# Memorazation



## alexc (Nov 26, 2007)

I am in the process of switching to M2, and I am pondering two different memo techniques for edges. I originally planned on using Stefan's technique, where you memorize in pairs with the first piece being a person and the second being a verb. I have devised a system where I use a letter for each possible place an edge can go, (e.g. UF-A, FU-B, UL-C, LU-D etc.) and I have a person and a verb for each letter. So, if UF is first in the cycle I would use a noun starting with A, and if it is second I would use a verb starting with A. 

I also considered using the journey method. I would use the same lettering system as the first method and since journey combines two pieces into one image, this would also be good way to memorize in pairs. And with journey, you would only need 6 or less images to memorize all the edges. Another reason I am considering journey is because I plan to start the 4x4 BD in the next couple months, so I would probably end up using this method anyway.

So tell me what you think would be a better way to memorize the 3x3 edges using M2.
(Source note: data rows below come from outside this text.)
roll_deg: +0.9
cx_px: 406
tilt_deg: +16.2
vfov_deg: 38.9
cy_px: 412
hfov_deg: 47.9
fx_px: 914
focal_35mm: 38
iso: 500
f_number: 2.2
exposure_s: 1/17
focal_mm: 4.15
Btw, what method should I learn when beginning the 4x4 BD? I guess r2 would seem more natural seeing as I'm already using M2, but I think commutators might be a good option too.


----------



## Mike Hughey (Nov 26, 2007)

alexc said:


> Btw, what method should I learn when beginning the 4x4 BD? I guess r2 would seem more natural seeing as I'm already using M2, but I think commutators might be a good option too.
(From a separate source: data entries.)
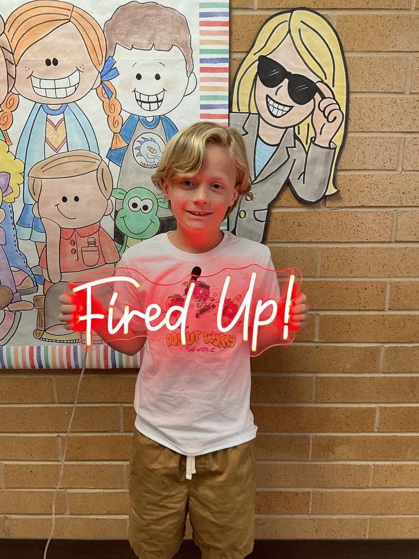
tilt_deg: -13.0
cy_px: 280
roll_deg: -1.0
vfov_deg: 61.7
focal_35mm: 29
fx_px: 468
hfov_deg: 48.2
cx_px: 210
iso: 125
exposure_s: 1/60
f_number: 1.8
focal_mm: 3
Based on playing around with r2 recently, I'd say that since you already know M2, you might as well start with r2 so you can focus on learning to do the centers first. Then, when you start to get comfortable with the centers, you can try commutators out on the edges as an alternative later. Admittely, I've only put a little time into it, but I think r2 is actually a bit more intuitive and easier than M2. They're practically the same, but I just think it's easier to see somehow. I suspect you'll be able to learn r2 in less than a day (since you already know M2) - if you use Erik's website, he has all the algorithms you need; there are just a few, and they're really easy to learn if you pay attention to how they're constructed.

That will get you having successful big cube BLD solves quicker, probably, and maybe that will then motivate you to try commutators on edges later on. At least, that's probably what I'd do if I were you.

I really don't think I'm knowledgeable enough to contribute anything about memo techniques for M2, so I'll let someone else answer that.


----------



## masterofthebass (Nov 26, 2007)

The system of letters works really well for r2, which I need to develop. I just use a visual memory for M2. If I can get good enough to be able to memorize the cube with 1 pass I think visual would be pretty fast. For more items, using a system is much better, if you can work it out. I've been reluctant to do this with r2 because I can solve edges with visual. Using the letters to make images is definitely the way to go in big cube though, so I would suggest starting with it on the 3x3. It makes a smoother transition to the big cubes. As Mike said, r2 is really easy to do if you already know M2 because all of the algorithms are the same except for the M slice edges. In r2 there are only 2 algorithms you need to learn (3 if you want to count mirrors).


----------



## Pedro (Nov 26, 2007)

why not use both?  person/action as one image, put in a journey place...


----------



## alexc (Nov 26, 2007)

Pedro said:


> why not use both?  person/action as one image, put in a journey place...



I like that, maybe I'll try it.


----------



## Jack (Nov 26, 2007)

masterofthebass said:


> I just use a visual memory for M2.


 
How do you memorize for M2 with visual? When I use visual I can only remember the permutation, not the orientation at the same time.


----------



## tim (Nov 27, 2007)

Jack said:


> masterofthebass said:
> 
> 
> > I just use a visual memory for M2.
> ...



Don't memorize the orienation, memorize the permutation of stickers.


----------



## masterofthebass (Nov 27, 2007)

I guess it's somewhat visual. I just memorize the color pairs. What I end up really doing, is remembering the first color of each piece and it's position. It's a mixture of visual and memorizing red-blue, orange-white, etc... I guess I call that somewhat visual.


----------